Two of the leaders of the finance trend are Afterpay, an Australian company that has an $18 billion market valuation, and Affirm, a San Francisco endeavor that is flirting with the idea of an IPO within the next year.
But now, one of the biggest players in financial tech intends to establish a position in point-of-sale: PayPal. Here’s what you need to know about PayPal’s next big project.
Pay in 4
PayPal’s new feature, Pay in 4, will let you pay for any item that costs between $30 and $600 in four installments over six weeks. It is similar to its leading competitors, but with a few key differences that could make it more attractive to both buyers and sellers.
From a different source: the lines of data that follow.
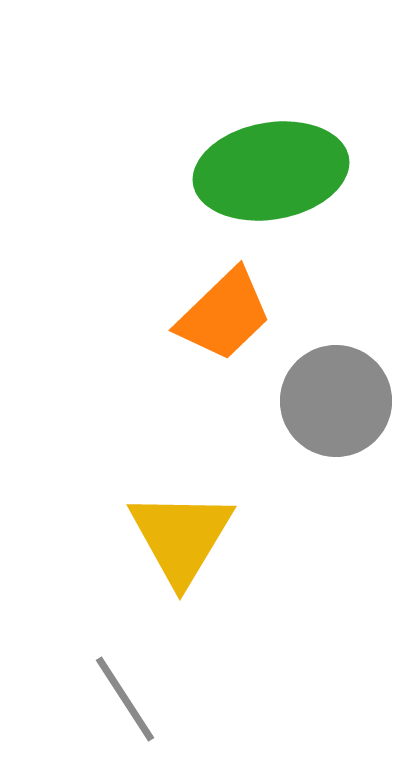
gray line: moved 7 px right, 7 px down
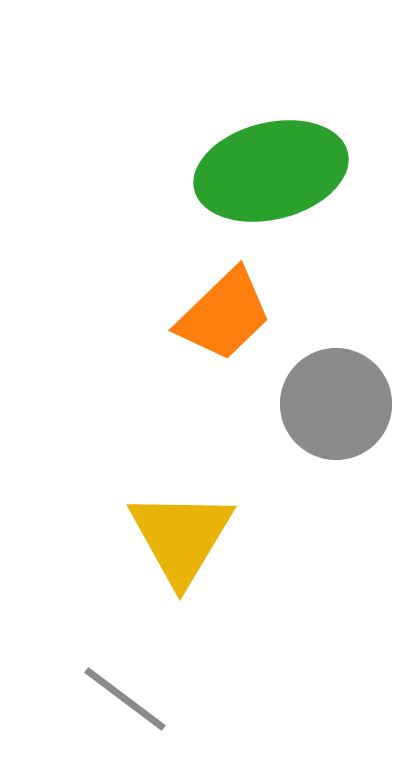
green ellipse: rotated 4 degrees counterclockwise
gray circle: moved 3 px down
gray line: rotated 20 degrees counterclockwise
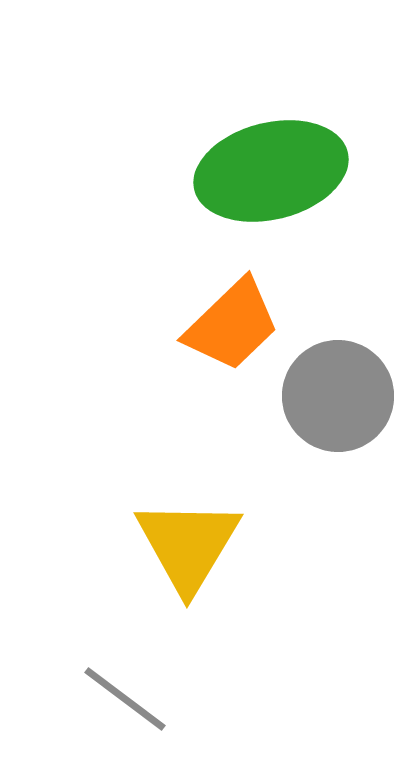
orange trapezoid: moved 8 px right, 10 px down
gray circle: moved 2 px right, 8 px up
yellow triangle: moved 7 px right, 8 px down
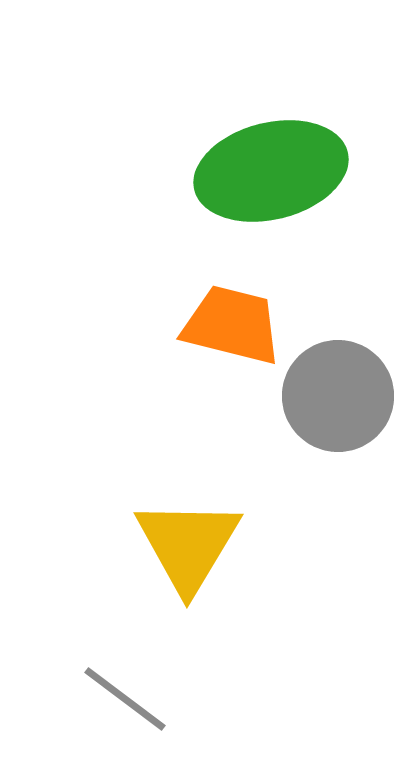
orange trapezoid: rotated 122 degrees counterclockwise
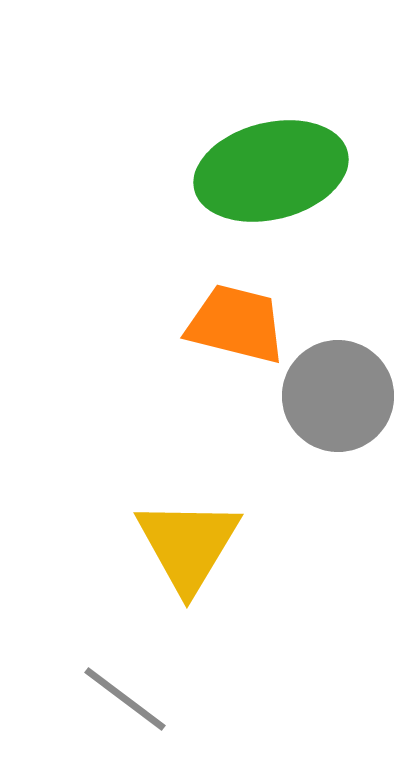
orange trapezoid: moved 4 px right, 1 px up
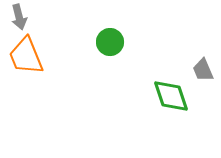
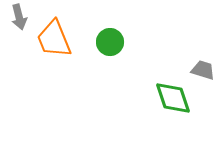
orange trapezoid: moved 28 px right, 17 px up
gray trapezoid: rotated 130 degrees clockwise
green diamond: moved 2 px right, 2 px down
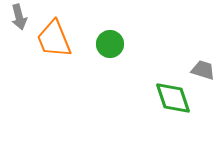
green circle: moved 2 px down
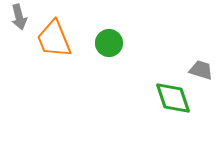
green circle: moved 1 px left, 1 px up
gray trapezoid: moved 2 px left
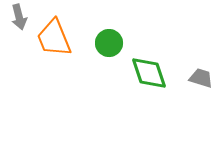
orange trapezoid: moved 1 px up
gray trapezoid: moved 8 px down
green diamond: moved 24 px left, 25 px up
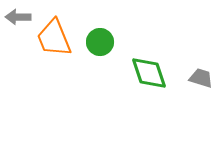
gray arrow: moved 1 px left; rotated 105 degrees clockwise
green circle: moved 9 px left, 1 px up
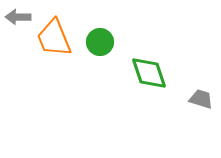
gray trapezoid: moved 21 px down
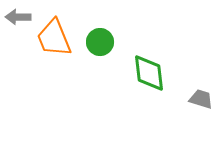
green diamond: rotated 12 degrees clockwise
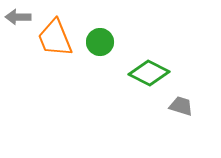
orange trapezoid: moved 1 px right
green diamond: rotated 57 degrees counterclockwise
gray trapezoid: moved 20 px left, 7 px down
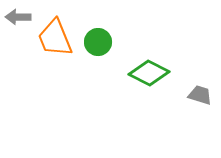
green circle: moved 2 px left
gray trapezoid: moved 19 px right, 11 px up
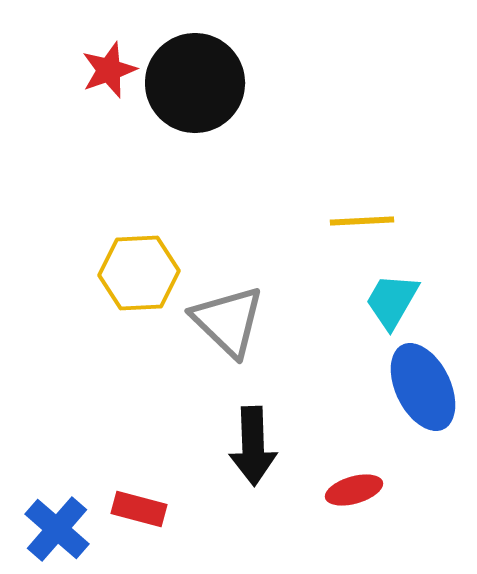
Afterpay, for one, charges retailers a 5% fee on every transaction. And while it doesn’t charge interest to consumers, it hits them with a fee for late payments. Meanwhile, Affirm also charges retailers a transaction fee, in addition to the 10-30% interest it charges consumers. They charge no late fee.
PayPal’s new feature combines some aspects of both, while lowering costs all around. Pay in 4 won’t charge interest to shoppers, nor will it hit sellers with additional fees. If you’re late on a payment, however, it will charge you a late fee of up to $10.
What is PayPal’s advantage?
PayPal already has a dominant, profitable network it can leverage to undercut the competition. In fact, 80% of the top 100 retailers in the US allow customers to use PayPal for transactions. Meanwhile, about 70% of online shoppers in the States already have a PayPal account. The company makes its money by charging retailers a 2.9% transaction fee, plus $0.30 on every purchase. But amid COVID-19 shutdowns, online purchases skyrocketed, contributing to a record-breaking year for PayPal. Just in 2020, it has garnered $5.3 billion in revenue.
But if the company is already doing so well, why branch out into a fledgling market? Well, data from Afterpay shows that consumers spend more money (sometimes as much as 20% more) when they’re offered a point-of-sale financing option. When PayPal launches Pay in 4 this fall, it expects to see an increase in transaction size. And by earning 2.9% on each transaction, PayPal predicts its revenue will increase at the same rate.